DeepSeek releases open-weights math model with IMO gold medal performance

victorbuilds an hour ago | parent | next [-]

Notable: they open-sourced the weights under Apache 2.0, unlike OpenAI and DeepMind whose IMO gold models are still proprietary.

▲

SilverElfin 44 minutes ago | parent [-]

If they open source just weights and not the training code and data, then it’s still proprietary.

▲

falcor84 37 minutes ago | parent | next [-]

Isn't that a bit like saying that if I open source a tool, but not a full compendium of all the code that I had read, which led me to develop it, then it's not really open source?

▲

nextaccountic 12 minutes ago | parent | next [-]

No, it's like saying that if you release under Apache license, it's not open source even though it's under an open source license

For something to be open source it needs to have sources released. Sources are the things in the preferred format to be edited. So the code used for training is obviously source (people can edit the training code to change something about the released weights). Also the training data, under the same rationale: people can select which data is used for training to change the weights

▲

fragmede 33 minutes ago | parent | prev | next [-]

No. In that case, you're providing two things, a binary version of your tool, and the tool's source. That tool's source is available to inspect and build their own copy. However, given just the weights, we don't have the source, and can't inspect what alignment went into it. In the case of DeepSeek, we know they had to purposefully cause their model to consider Tiananmen Square something it shouldn't discuss. But without the source used to create the model, we don't know what else is lurking around inside the model.

▲

NitpickLawyer 18 minutes ago | parent [-]

> However, given just the weights, we don't have the source

This is incorrect, given the definitions in the license.

> (Apache 2.0) "Source" form shall mean the preferred form for making modifications, including but not limited to software source code, documentation source, and configuration files.

(emphasis mine)

In LLMs, the weights are the preferred form of making modifications. Weights are not compiled from something else. You start with the weights (randomly initialised) and at every step of training you adjust the weights. That is not akin to compilation, for many reasons (both theoretical and practical).

In general licenses do not give you rights over the "know-how" or "processes" in which the licensed parts were created. What you get is the ability to inspect, modify, redistribute the work as you see fit. And most importantly, you modify the work just like the creators modify the work (hence the preferred form). Just not with the same data (i.e. you can modify the source of chrome all you want, just not with the "know-how and knowledge" of a google engineer - the license can not offer that).

This is also covered in the EU AI act btw.

> General-purpose AI models released under free and open-source licences should be considered to ensure high levels of transparency and openness if their parameters, including the weights, the information on the model architecture, and the information on model usage are made publicly available. The licence should be considered to be free and open-source also when it allows users to run, copy, distribute, study, change and improve software and data, including models under the condition that the original provider of the model is credited, the identical or comparable terms of distribution are respected.

▲

fragmede 8 minutes ago | parent [-]

> In LLMs, the weights are the preferred form of making modifications.

No they aren't. We happen to be able to do things to modify the weights, sure, but why would any lab ever train something from scratch if editing weights was preferred?

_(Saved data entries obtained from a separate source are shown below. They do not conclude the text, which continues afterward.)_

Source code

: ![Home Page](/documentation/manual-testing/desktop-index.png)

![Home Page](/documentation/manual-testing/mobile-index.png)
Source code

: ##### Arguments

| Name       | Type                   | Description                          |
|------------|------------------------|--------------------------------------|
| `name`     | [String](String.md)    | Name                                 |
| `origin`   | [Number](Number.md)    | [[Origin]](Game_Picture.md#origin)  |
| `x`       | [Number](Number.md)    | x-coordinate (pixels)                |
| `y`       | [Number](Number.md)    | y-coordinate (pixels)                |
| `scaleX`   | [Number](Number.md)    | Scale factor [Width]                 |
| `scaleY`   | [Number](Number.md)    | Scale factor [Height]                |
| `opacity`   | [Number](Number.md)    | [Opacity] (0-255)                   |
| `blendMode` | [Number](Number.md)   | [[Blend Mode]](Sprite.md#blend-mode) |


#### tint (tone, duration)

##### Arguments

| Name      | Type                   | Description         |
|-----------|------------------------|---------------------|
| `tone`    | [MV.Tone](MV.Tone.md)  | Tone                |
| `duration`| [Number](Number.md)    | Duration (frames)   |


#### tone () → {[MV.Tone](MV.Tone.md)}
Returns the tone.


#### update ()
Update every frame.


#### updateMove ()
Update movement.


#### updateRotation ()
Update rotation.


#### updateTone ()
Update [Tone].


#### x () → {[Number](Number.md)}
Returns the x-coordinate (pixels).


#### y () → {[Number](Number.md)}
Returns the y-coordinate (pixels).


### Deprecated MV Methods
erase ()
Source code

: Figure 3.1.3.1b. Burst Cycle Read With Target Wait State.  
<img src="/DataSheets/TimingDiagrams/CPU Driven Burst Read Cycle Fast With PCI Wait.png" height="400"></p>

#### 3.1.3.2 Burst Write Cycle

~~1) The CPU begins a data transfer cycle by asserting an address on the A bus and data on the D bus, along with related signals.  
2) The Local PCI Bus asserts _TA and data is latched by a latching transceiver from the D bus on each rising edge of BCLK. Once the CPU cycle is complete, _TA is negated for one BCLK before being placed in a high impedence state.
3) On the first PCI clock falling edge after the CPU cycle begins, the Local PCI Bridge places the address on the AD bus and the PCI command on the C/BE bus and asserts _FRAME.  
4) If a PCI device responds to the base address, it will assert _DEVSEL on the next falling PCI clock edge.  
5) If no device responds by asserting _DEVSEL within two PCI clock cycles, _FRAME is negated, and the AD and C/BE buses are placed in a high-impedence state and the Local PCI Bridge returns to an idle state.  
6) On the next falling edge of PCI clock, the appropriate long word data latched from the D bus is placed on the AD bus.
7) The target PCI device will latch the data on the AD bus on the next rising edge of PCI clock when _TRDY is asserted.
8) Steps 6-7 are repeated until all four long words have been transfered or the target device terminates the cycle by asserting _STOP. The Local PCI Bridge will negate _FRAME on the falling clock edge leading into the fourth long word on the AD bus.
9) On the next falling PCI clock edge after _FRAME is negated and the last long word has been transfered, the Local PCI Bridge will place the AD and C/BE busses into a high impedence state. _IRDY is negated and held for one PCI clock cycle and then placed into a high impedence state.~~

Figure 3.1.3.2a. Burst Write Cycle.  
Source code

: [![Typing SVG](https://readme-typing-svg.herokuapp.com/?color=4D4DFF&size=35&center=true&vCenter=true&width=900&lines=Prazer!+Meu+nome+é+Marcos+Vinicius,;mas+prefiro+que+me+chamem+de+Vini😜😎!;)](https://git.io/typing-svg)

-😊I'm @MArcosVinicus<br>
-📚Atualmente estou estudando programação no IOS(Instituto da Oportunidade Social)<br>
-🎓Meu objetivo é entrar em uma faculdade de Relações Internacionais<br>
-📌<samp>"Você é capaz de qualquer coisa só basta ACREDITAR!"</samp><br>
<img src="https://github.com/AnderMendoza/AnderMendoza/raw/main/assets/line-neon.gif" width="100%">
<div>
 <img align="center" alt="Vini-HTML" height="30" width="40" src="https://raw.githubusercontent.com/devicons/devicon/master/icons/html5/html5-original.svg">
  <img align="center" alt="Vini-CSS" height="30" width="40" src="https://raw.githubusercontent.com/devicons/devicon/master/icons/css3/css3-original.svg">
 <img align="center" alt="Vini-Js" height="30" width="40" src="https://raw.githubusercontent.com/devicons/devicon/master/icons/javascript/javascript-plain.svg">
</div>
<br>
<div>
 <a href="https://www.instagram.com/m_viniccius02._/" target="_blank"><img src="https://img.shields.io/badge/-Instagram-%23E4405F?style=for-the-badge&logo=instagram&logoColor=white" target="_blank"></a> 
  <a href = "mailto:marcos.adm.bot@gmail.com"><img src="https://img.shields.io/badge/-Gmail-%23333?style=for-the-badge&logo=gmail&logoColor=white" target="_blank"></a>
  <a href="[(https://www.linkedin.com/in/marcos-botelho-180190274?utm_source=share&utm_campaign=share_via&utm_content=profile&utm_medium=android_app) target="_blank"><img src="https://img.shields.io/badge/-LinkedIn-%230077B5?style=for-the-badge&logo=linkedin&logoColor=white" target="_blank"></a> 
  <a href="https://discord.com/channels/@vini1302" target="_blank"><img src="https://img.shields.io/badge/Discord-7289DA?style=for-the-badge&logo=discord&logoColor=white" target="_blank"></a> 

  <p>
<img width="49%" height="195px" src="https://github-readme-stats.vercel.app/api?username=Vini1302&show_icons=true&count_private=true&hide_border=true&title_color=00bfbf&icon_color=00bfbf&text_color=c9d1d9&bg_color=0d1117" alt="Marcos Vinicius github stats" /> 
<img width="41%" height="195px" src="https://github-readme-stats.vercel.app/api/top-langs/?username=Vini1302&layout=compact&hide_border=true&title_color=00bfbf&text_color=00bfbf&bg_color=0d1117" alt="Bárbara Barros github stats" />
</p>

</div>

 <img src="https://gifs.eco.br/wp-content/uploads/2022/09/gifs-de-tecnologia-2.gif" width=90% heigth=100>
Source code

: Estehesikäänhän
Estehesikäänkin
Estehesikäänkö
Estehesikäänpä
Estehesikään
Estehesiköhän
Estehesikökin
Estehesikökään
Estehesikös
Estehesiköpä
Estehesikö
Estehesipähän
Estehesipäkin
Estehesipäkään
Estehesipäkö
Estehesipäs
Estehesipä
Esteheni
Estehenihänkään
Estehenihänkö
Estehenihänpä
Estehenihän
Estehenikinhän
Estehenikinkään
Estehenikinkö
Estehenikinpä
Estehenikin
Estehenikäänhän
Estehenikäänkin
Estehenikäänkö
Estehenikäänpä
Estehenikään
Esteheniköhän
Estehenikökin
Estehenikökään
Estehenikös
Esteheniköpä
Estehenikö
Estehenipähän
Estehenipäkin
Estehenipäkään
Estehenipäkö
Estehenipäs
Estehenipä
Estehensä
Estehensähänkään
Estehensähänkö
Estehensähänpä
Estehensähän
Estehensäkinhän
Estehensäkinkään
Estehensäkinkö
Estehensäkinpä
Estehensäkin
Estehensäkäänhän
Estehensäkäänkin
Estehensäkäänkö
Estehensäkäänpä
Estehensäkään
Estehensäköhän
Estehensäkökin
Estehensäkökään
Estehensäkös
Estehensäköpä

	▲	NitpickLawyer 4 minutes ago \| parent [-]
		training is modifying the weights. How you modify them is not the object of a license, never was.

▲

nurettin 12 minutes ago | parent | prev [-]

Is this a troll? They don't want to reproduce your open source code, they want to reproduce the weights.

▲

mips_avatar 37 minutes ago | parent | prev | next [-]

Yeah but you can distill

▲

amelius 36 minutes ago | parent [-]

Is that the equivalent of decompile?

	▲	c0balt 20 minutes ago \| parent [-]
		No, that is the equivalent of lossy compression.

▲

amelius 36 minutes ago | parent | prev [-]

True. But the headline says open weights.

▲

ilmj8426 41 minutes ago | parent | prev | next [-]

It's impressive to see how fast open-weights models are catching up in specialized domains like math and reasoning. I'm curious if anyone has tested this model for complex logic tasks in coding? Sometimes strong math performance correlates well with debugging or algorithm generation.

▲

yorwba 25 minutes ago | parent | prev | next [-]

Previous discussion: https://news.ycombinator.com/item?id=46072786 218 points 3 days ago, 48 comments

▲

terespuwash 20 minutes ago | parent | prev [-]

Why isn’t OpenAI’s gold medal-winning model not available to the public yet?